The tax-planning landscape for people with stock compensation has become a little clearer, at least for the new Medicare tax increase starting in 2013. When the Supreme Court upheld the constitutionality of the Affordable Care Act, its decision also ensured the survival of the new law's health-care surtax on investment income, including stock. Starting in 2013, an extra 3.8% tax will be added to the usual capital gains tax for people with yearly adjusted gross income of more than $200,000 (more than $250,000 for married joint filers).

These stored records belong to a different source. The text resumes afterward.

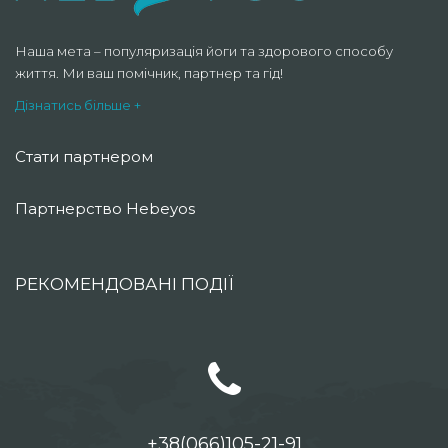
Наша мета – популяризація йоги та здорового способу
життя. Ми ваш помічник, партнер та гід!
Дізнатись більше +
Стати партнером
Партнерство Hebeyos
РЕКОМЕНДОВАНІ ПОДІЇ
+38(066)105-21-91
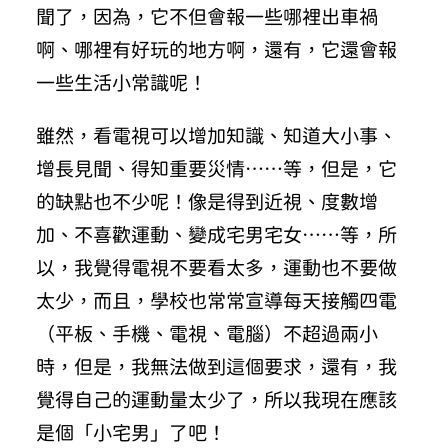
聞了，因為，它不但會報一些哪裡出車禍
啊、哪裡有好玩的地方啊，還有，它還會報
一些生活小常識呢！
雖然，看電視可以增加知識、知道大小事、
增長見聞、得知重要災情……等，但是，它
的缺點也不少呢！像是得到近視、度數增
加、不喜歡運動、變成宅男宅女……等，所
以，我覺得電視不要看太多，運動也不要做
太少，而且，學校也常常宣導每天接觸四電
（平板、手機、電視、電腦）不超過兩小
時，但是，我無法做到這個要求，還有，我
覺得自己的運動量太少了，所以我現在應該
是個「小宅男」了吧！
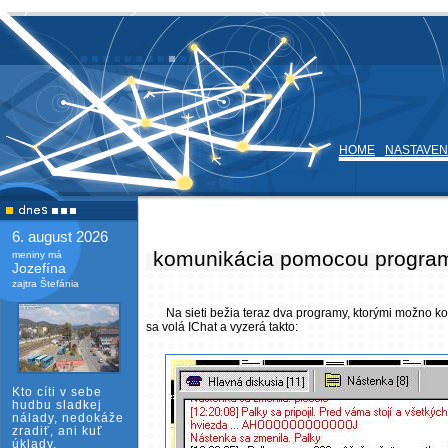
HOME
NASTAVEN
6. august 2026
komunikácia pomocou program
meniny má
Jozefína
zajtra Štefánia
Na sieti bežia teraz dva programy, ktorými možno 
sa volá IChat a vyzerá takto:
Kto cíti v sebe
hudbu sladkej
nálady, nedokáže
zradiť, ani kuť
úklady.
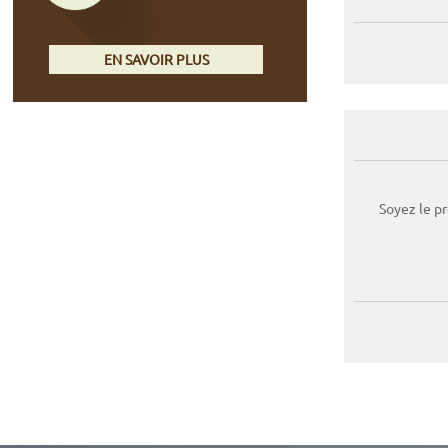
EN SAVOIR PLUS
Soyez le p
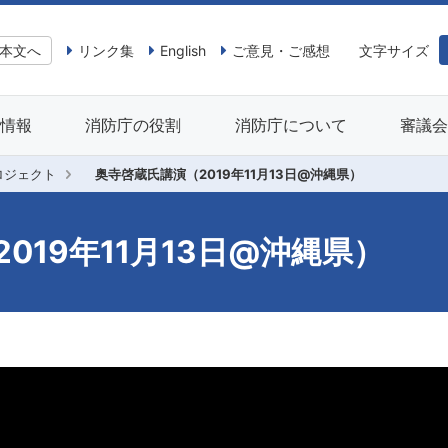
本文へ
リンク集
English
ご意見・ご感想
文字サイズ
情報
消防庁の役割
消防庁について
審議
ロジェクト
奥寺啓蔵氏講演（2019年11月13日@沖縄県）
019年11月13日@沖縄県）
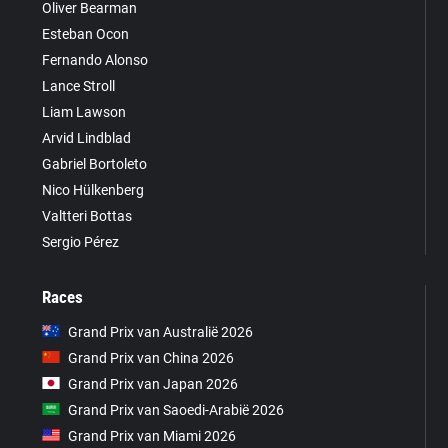
Oliver Bearman
Esteban Ocon
Fernando Alonso
Lance Stroll
Liam Lawson
Arvid Lindblad
Gabriel Bortoleto
Nico Hülkenberg
Valtteri Bottas
Sergio Pérez
Races
Grand Prix van Australië 2026
Grand Prix van China 2026
Grand Prix van Japan 2026
Grand Prix van Saoedi-Arabië 2026
Grand Prix van Miami 2026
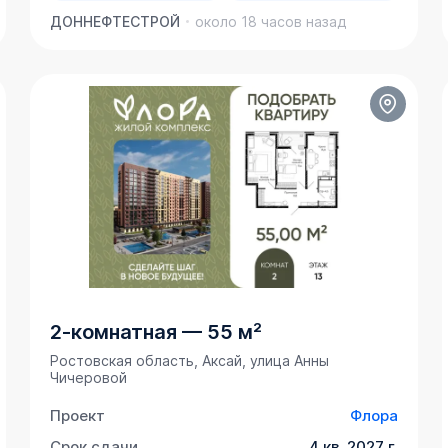
ДОННЕФТЕСТРОЙ
около 18 часов назад
2-комнатная
—
55 м²
Ростовская область, Аксай, улица Анны
Чичеровой
Проект
Флора
Срок сдачи
4 кв. 2027 г.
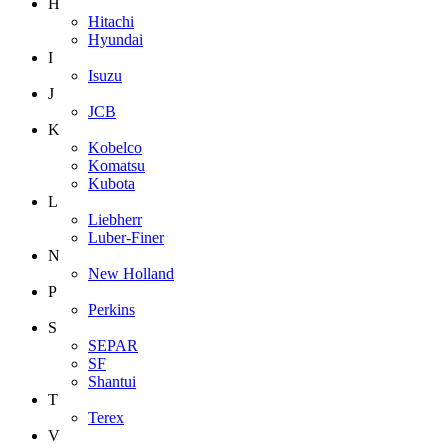
H
Hitachi
Hyundai
I
Isuzu
J
JCB
K
Kobelco
Komatsu
Kubota
L
Liebherr
Luber-Finer
N
New Holland
P
Perkins
S
SEPAR
SF
Shantui
T
Terex
V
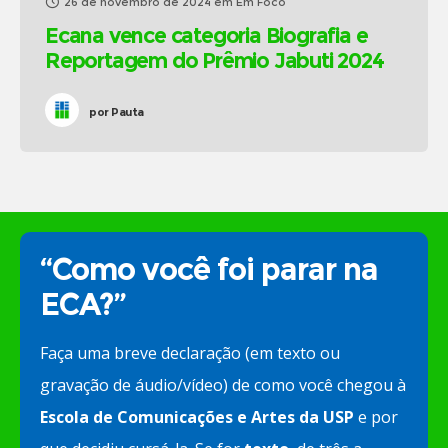
26 de novembro de 2024
em
Em Foco
Ecana vence categoria Biografia e
Reportagem do Prêmio Jabuti 2024
por
Pauta
“Como você foi parar na
ECA?”
Faça uma breve declaração (em texto ou
gravação de áudio/vídeo) de como você chegou à
Escola de Comunicações e Artes da USP
e por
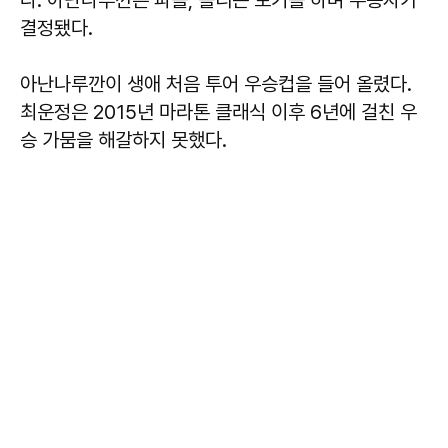
결정됐다.
아난나루깐이 생애 처음 투어 우승컵을 들어 올렸다.
최운정은 2015년 마라톤 클래식 이후 6년에 걸친 우
승 가뭄을 해갈하지 못했다.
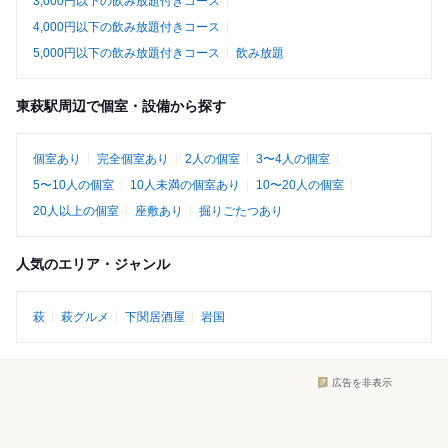
3,000円以下の飲み放題付きコース
4,000円以下の飲み放題付きコース
5,000円以下の飲み放題付きコース
飲み放題
東萩駅周辺で個室・設備から探す
個室あり
完全個室あり
2人の個室
3〜4人の個室
5〜10人の個室
10人未満の個室あり
10〜20人の個室
20人以上の個室
座敷あり
掘りごたつあり
人気のエリア・ジャンル
萩
萩グルメ
下関居酒屋
岩国
広告を非表示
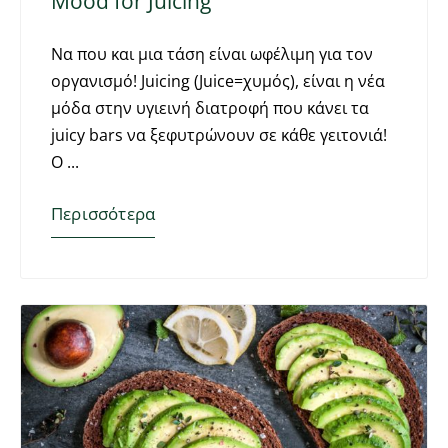
Mood for Juicing
Να που και μια τάση είναι ωφέλιμη για τον
οργανισμό! Juicing (Juice=χυμός), είναι η νέα
μόδα στην υγιεινή διατροφή που κάνει τα
juicy bars να ξεφυτρώνουν σε κάθε γειτονιά!
Ο
Περισσότερα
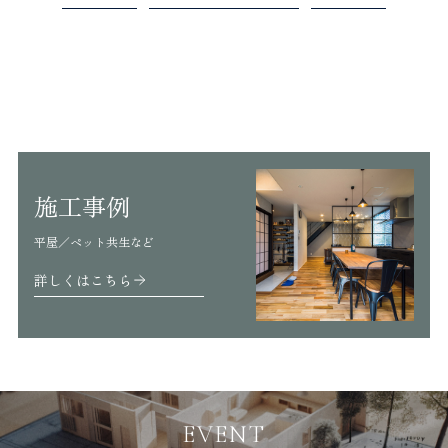
施工事例
平屋／ペット共生など
詳しくはこちら
EVENT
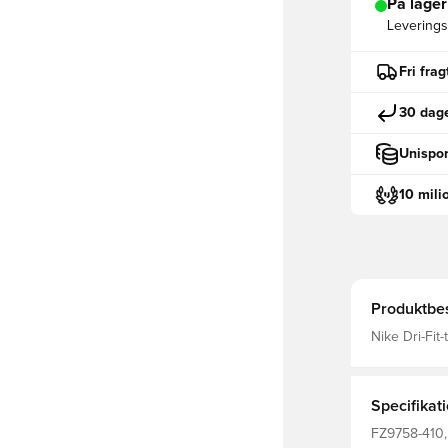
På lager
Leveringst
Fri fra
30 dage
Unispor
10 mili
Produktbes
Nike Dri-Fit-
fordampning 
Specifikat
FZ9758-410, 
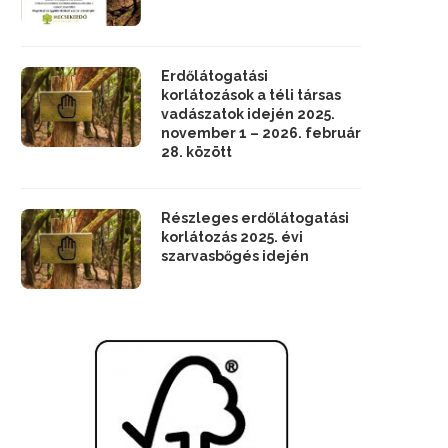
Erdőlátogatási
korlátozások a téli társas
vadászatok idején 2025.
november 1 – 2026. február
28. között
Részleges erdőlátogatási
korlátozás 2025. évi
szarvasbőgés idején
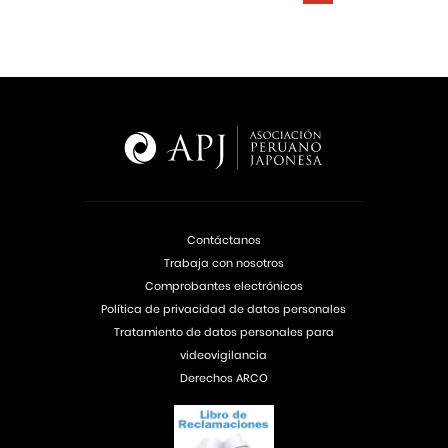
Contáctanos
Trabaja con nosotros
Comprobantes electrónicos
Política de privacidad de datos personales
Tratamiento de datos personales para
videovigilancia
Derechos ARCO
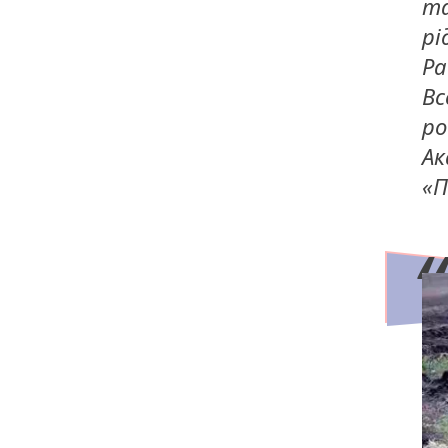
та
рі
Ра
Вс
ро
Ак
«П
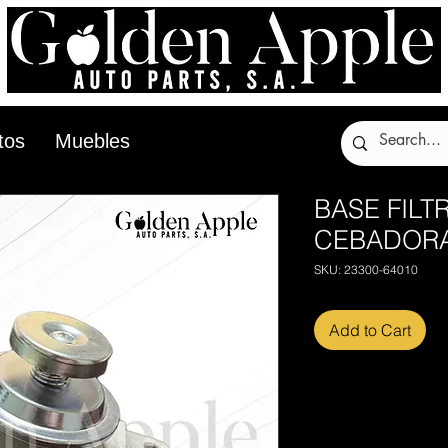
tos
Muebles
BASE FIL
CEBADORA
SKU: 23300-64010
Add to Cart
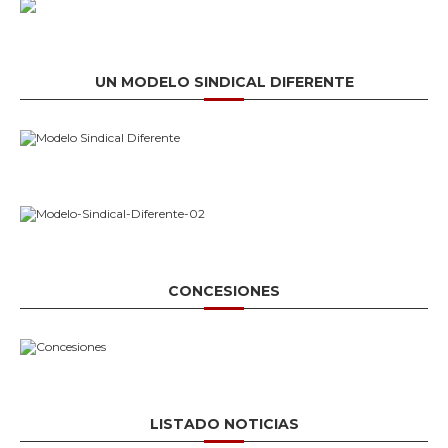
UN MODELO SINDICAL DIFERENTE
CONCESIONES
LISTADO NOTICIAS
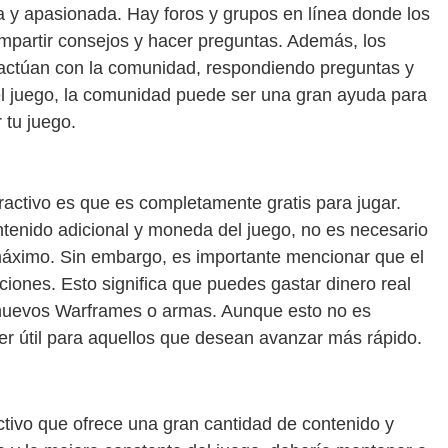
y apasionada. Hay foros y grupos en línea donde los
ompartir consejos y hacer preguntas. Además, los
ractúan con la comunidad, respondiendo preguntas y
l juego, la comunidad puede ser una gran ayuda para
 tu juego.
activo es que es completamente gratis para jugar.
enido adicional y moneda del juego, no es necesario
l máximo. Sin embargo, es importante mencionar que el
iones. Esto significa que puedes gastar dinero real
 nuevos Warframes o armas. Aunque esto no es
ser útil para aquellos que desean avanzar más rápido.
tivo que ofrece una gran cantidad de contenido y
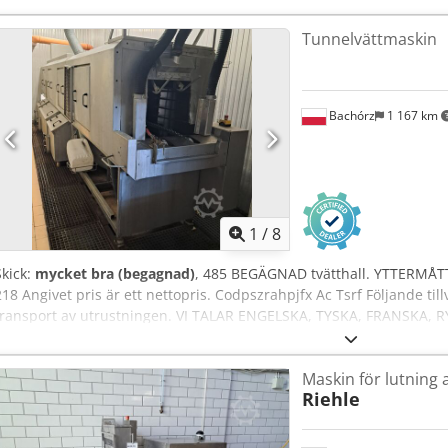
Tunnelvättmaskin
Bachórz
1 167 km
1
/
8
Skick:
mycket bra (begagnad)
, 485 BEGÄGNAD tvätthall. YTTERMÅTT (
218 Angivet pris är ett netto­pris. Codpszrahpjfx Ac Tsrf Följande till
transport av utrustningen. VI TALAR ENGELSKA, TYSKA, FRANSKA,
Maskin för lutning 
Riehle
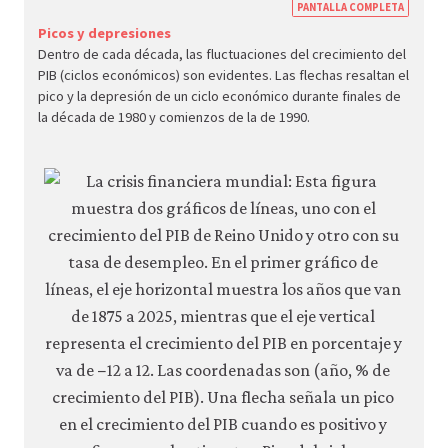
https
PANTALLA COMPLETA
econ.
Picos y depresiones
Dentro de cada década, las fluctuaciones del crecimiento del
econ
PIB (ciclos económicos) son evidentes. Las flechas resaltan el
aggr
pico y la depresión de un ciclo económico durante finales de
dema
la década de 1980 y comienzos de la de 1990.
05-
grow
fluct
3-
8bb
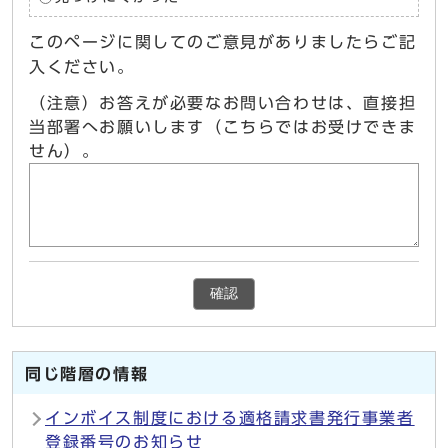
このページに関してのご意見がありましたらご記
入ください。
（注意）お答えが必要なお問い合わせは、直接担
当部署へお願いします（こちらではお受けできま
せん）。
確認
同じ階層の情報
インボイス制度における適格請求書発行事業者
登録番号のお知らせ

This surtax will apply to sales of company stock from equity compensation, and this may prompt some people to sell shares before the end of 2012. For example, if you exercised incentive stock options and have held the shares long enough (two years from grant, one year from exercise) for a sale to be a qualifying disposition, you may decide to sell the shares in 2012, as this would let you pay just the current 15% top capital gains rate and avoid the additional Medicare tax. Of course, your overall financial planning should consider more than just taxes. You want to think about whether any future appreciation in the stock after 2012 may be worth more than the tax savings achieved by selling this year, as explained in our article How Tax Rate Changes Impact Your Stock Grant Strategies (Part 3): Incentive Stock Options.
For these same taxpayers with high incomes, the Medicare tax will also rise in 2013, from 1.45% to 2.35%. Stock compensation events that can trigger this 0.9% increase in the Medicare tax rate include the exercise of nonqualified stock options and the vesting of restricted stock or RSUs.